Digital Policy Disinformation Extremism Media Politics & Diplomacy Technology & Innovation
GeoTech Cues May 24, 2021

SCOTCH: A framework for rapidly assessing influence operations

By Sam Blazek, PhD

Most of humanity now engages with digital and social media, in large part through smartphones. This new reality has cross-sectoral impacts and has changed the nature of conflict. For instance, in LikeWar: The Weaponization of Social Media, Peter Singer and Emerson Brooking note how the information landscape altered the dynamics of the recent war in Syria:

How information was being accessed, manipulated, and spread had taken on new power. Who was involved in the fight, where they were located, and even how they achieved victory had been twisted and transformed. Indeed, if what was online could swing the course of a battle—or eliminate the need for battle entirely—what exactly, could be considered war at all?

The increased involvement of digital technology and media in war requires innovative frameworks for understanding information warfare and influence operations. Based on experience assessing hundreds of influence operations across six continents over the past seven years, this paper offers a new framework for professionals engaged in analyzing, understanding, and countering them.

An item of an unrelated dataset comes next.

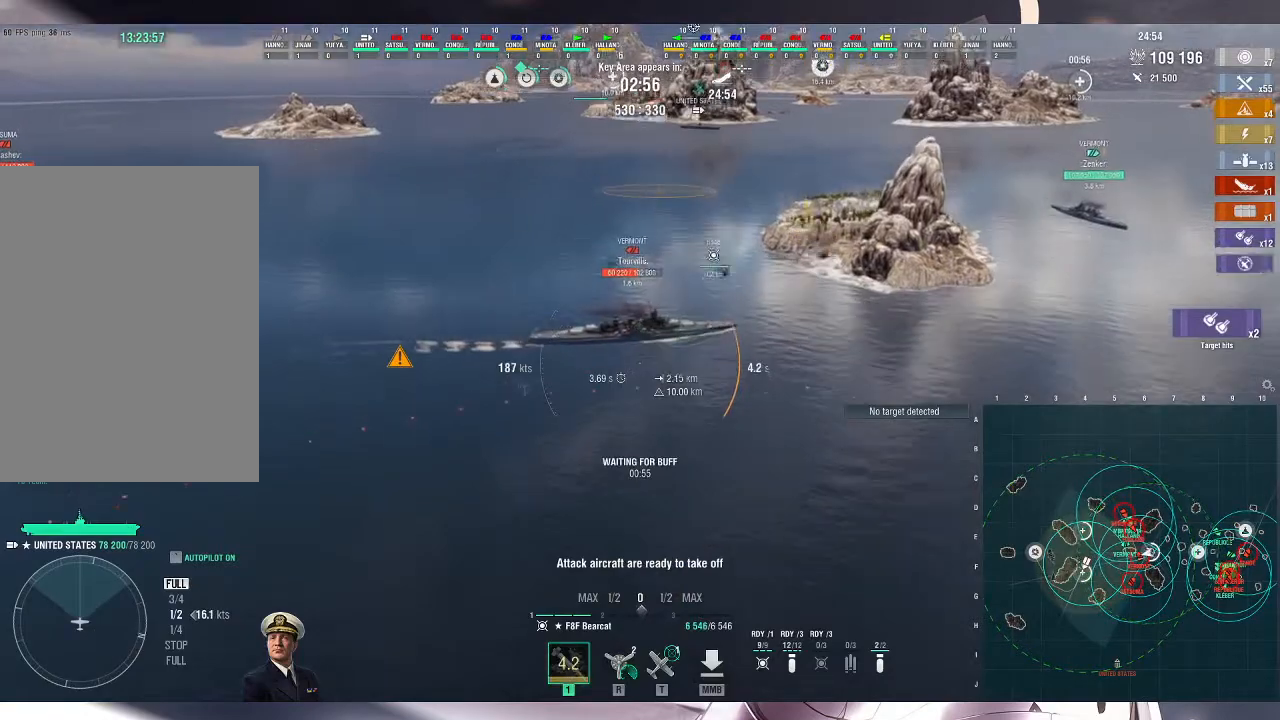
{"keys": ["w"], "mouse": [], "events": []}
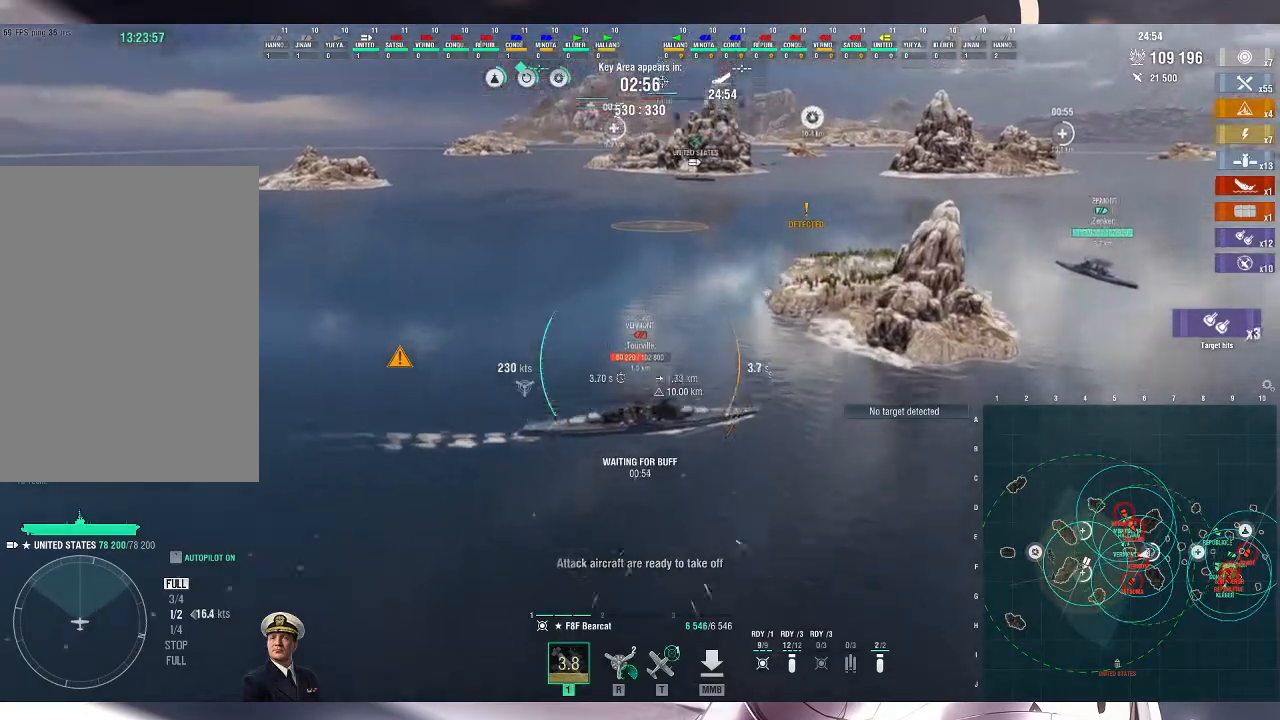
{"keys": ["w"], "mouse": [], "events": []}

Characterizing frameworks for influence operations

Geopolitical influence operations may be defined as those that i) are either coordinated or supported by a state actor and ii) seek to influence an audience in the interests of said actor. Such activities have been used for millennia to gain tactical or strategic advantage in combat and competition; however, the global proliferation of information technology has dramatically enhanced their scale, speed, and reach. Individuals charged with recognizing and forestalling such threats utilize many projects and platforms aimed at detecting, quantifying, forecasting, and countering influence operations. However, these efforts all rely on some characterization of what these operations are and how they work. Unfortunately, the rapid speed of change of the battle space has caused practitioners and researchers alike to struggle with defining threats and attacks.

In spite of the many existing tools, datasets, case studies, and processes that these teams have either acquired or built, there is little consensus on how practitioners and decision makers describe and address influence operations. As a result, they talk in circles with varying amounts of shared context or situational awareness and struggle to quickly adapt and respond as a community to social media innovations. For example, as the Atlantic Council’s DFRLab recently noted, policy makers lack a cohesive strategy to combat the malicious use of real-time audio and video broadcasting.

In addition, many neglect the facts that the battlespace is highly complex and that its features are both evolving and interdependent. Society witnesses technological evolution in real-time in discussions with families and peers because the platforms in question are ubiquitous, but it is difficult to define threats, activities, and objectives in a shared operational and analytical language—as a result, researchers and policy makers struggle to validate and communicate their observations. For instance, understanding how both coordination by bad-faith actors and organic irony poisoning can morph ironic misinformation into genuine disinformation across communities is intuitive. Nonetheless, characterizing and developing practical countermeasures for these mechanisms is a remarkable challenge.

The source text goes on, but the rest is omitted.